Laser research and the need for rapid fielding of a new “tron” weapon in our inventory just came out of the 5thDE Summit.

Like the legend of The Phoenix, our warriors, scientists and engineers never gave up and their time is now.

At the DES, Henry “Trey” Obering III, an Executive Vice President and Directed Energy Lead at Booz Allen Hamilton and the former director of the Missile Defense Agency, argued for a 10-point plan to accelerate the effort for directed energy weapons.

  1. The Defense Department must scale up laser power and improve beam quality development. The pace of maturing these capabilities is not technology-limited – it is funding-limited. Therefore, we should increase directed energy funding to between $2 billion to $3 billion per year.
  2. We should also take further action to reduce the size, power, weight, and cost requirements of these weapons. The Office of the Secretary of Defense, for example, should establish and fund a separate program toward that end – and to focus broadly on improving laser weapon lethality. MDA laser programs should be fully funded to increase laser power levels for high-altitude and space-based applications.
  3. We must provide warfighters with tactical decision aids to ensure they know how and when to use these weapons. This will go far toward instilling confidence in our warfighters that these weapons will be effective in combat against multiple threats.
  4. While a tremendous amount of work has been done, we should also conduct further research to improve our understanding of laser lethality and reliability across an increasing range of weather and atmospheric conditions. This research should also focus on minimizing any collateral damage.
  5. We need to accelerate our acquisition of these capabilities. DoD takes more than 16 years, on the average, to bring new technologies from statement of need to deployment. But there are several examples of this timeline being dramatically shortened, such as the Navy’s Rapid Prototyping Experimentation and Demonstration program for mission-critical capabilities and the use of specialized acquisition authorities by the MDA. DoD should use such accelerated processes for directed energy development and deployment.
  6. DoD must signal a long-term commitment to lasers, so the industrial base will know there will be a market for its products in the coming years. In doing so, DoD should prepare, and encourage, the industrial base to support the rising need for first-, second-, and third-tier suppliers.

▶ [Recorded data]
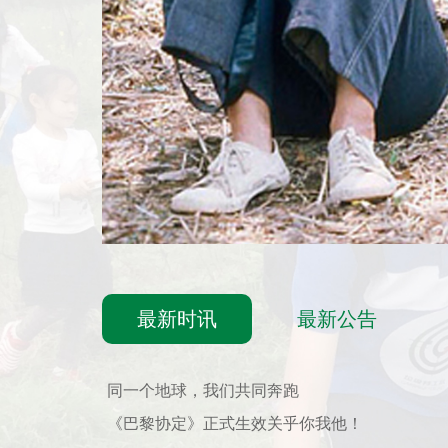
最新时讯
最新公告
同一个地球，我们共同奔跑
《巴黎协定》正式生效关乎你我他！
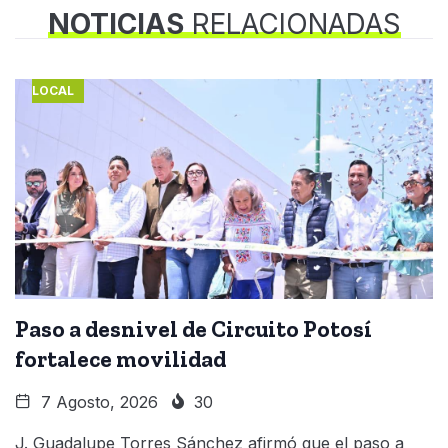
NOTICIAS
RELACIONADAS
LOCAL
Paso a desnivel de Circuito Potosí
fortalece movilidad
7 Agosto, 2026
30
J. Guadalupe Torres Sánchez afirmó que el paso a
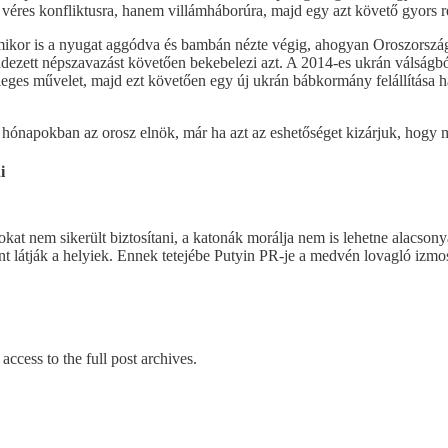
véres konfliktusra, hanem villámháborúra, majd egy azt követő gyors r
mikor is a nyugat aggódva és bambán nézte végig, ahogyan Oroszország
ezett népszavazást követően bekebelezi azt. A 2014-es ukrán válságból
önleges művelet, majd ezt követően egy új ukrán bábkormány felállítás
t hónapokban az orosz elnök, már ha azt az eshetőséget kizárjuk, hogy 
i
ncokat nem sikerült biztosítani, a katonák morálja nem is lehetne alacso
t látják a helyiek. Ennek tetejébe Putyin PR-je a medvén lovagló izmos
access to the full post archives.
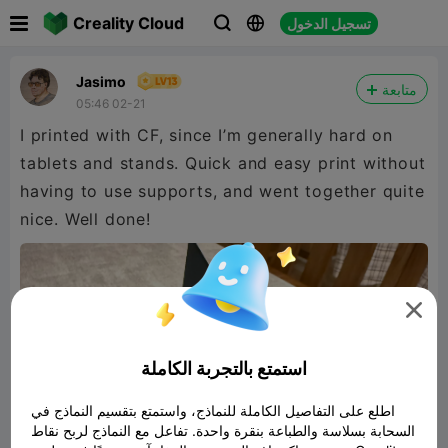

Creality Cloud
تسجيل الدخول



Jasimo
متابعة
05:46 02-21
I printed with CF, since I’m generally hard on
tablets and stands. Quick and easy print without
having to use supports, and went together quite
nice. Well done!

استمتع بالتجربة الكاملة
اطلع على التفاصيل الكاملة للنماذج، واستمتع بتقسيم النماذج في
السحابة بسلاسة والطباعة بنقرة واحدة. تفاعل مع النماذج لربح نقاط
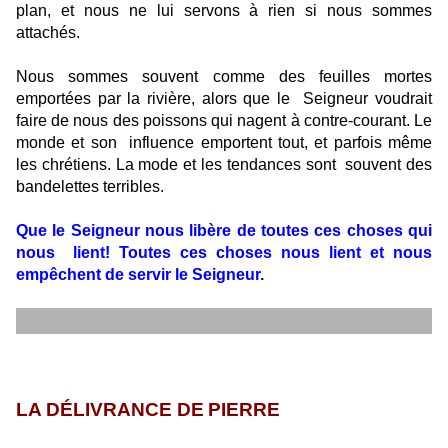
plan, et nous ne lui servons à rien si nous sommes
attachés.
Nous sommes souvent comme des feuilles mortes
emportées par la rivière, alors que le
Seigneur voudrait
faire de nous des poissons qui nagent à contre-courant. Le
monde et son
influence emportent tout, et parfois même
les chrétiens. La mode et les tendances sont
souvent des
bandelettes terribles.
Que le Seigneur nous libère de toutes ces choses qui
nous
lient! Toutes ces choses nous lient et nous
empêchent de servir le Seigneur.
LA DÉLIVRANCE DE
PIERRE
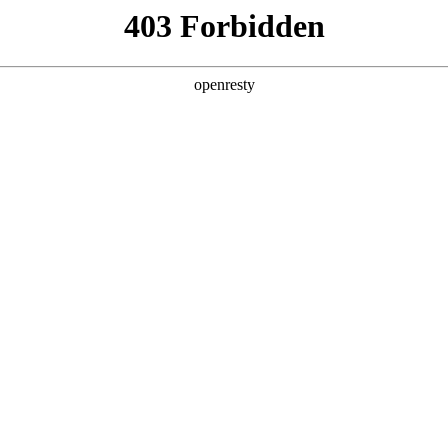
产品及服务
行业解决方案
合作伙伴
投资者关系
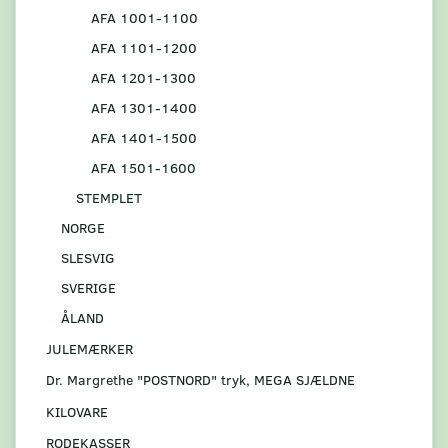
AFA 1001-1100
AFA 1101-1200
AFA 1201-1300
AFA 1301-1400
AFA 1401-1500
AFA 1501-1600
STEMPLET
NORGE
SLESVIG
SVERIGE
ÅLAND
JULEMÆRKER
Dr. Margrethe "POSTNORD" tryk, MEGA SJÆLDNE
KILOVARE
RODEKASSER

▶ [Problem set]
1. Print everything in the directed energy text from "1. The Defense" down to "to $3 billion per year.", reproducing the wording precisely.
2. Report, word for word, each line in the records that contains the string "النماذج".
The directed energy text and the records are independent of each other.

▶ [Set of answers]
1.
1. The Defense Department must scale up laser power and improve beam quality development. The pace of maturing these capabilities is not technology-limited – it is funding-limited. Therefore, we should increase directed energy funding to between $2 billion to $3 billion per year.

2.
اطلع على التفاصيل الكاملة للنماذج، واستمتع بتقسيم النماذج في
السحابة بسلاسة والطباعة بنقرة واحدة. تفاعل مع النماذج لربح نقاط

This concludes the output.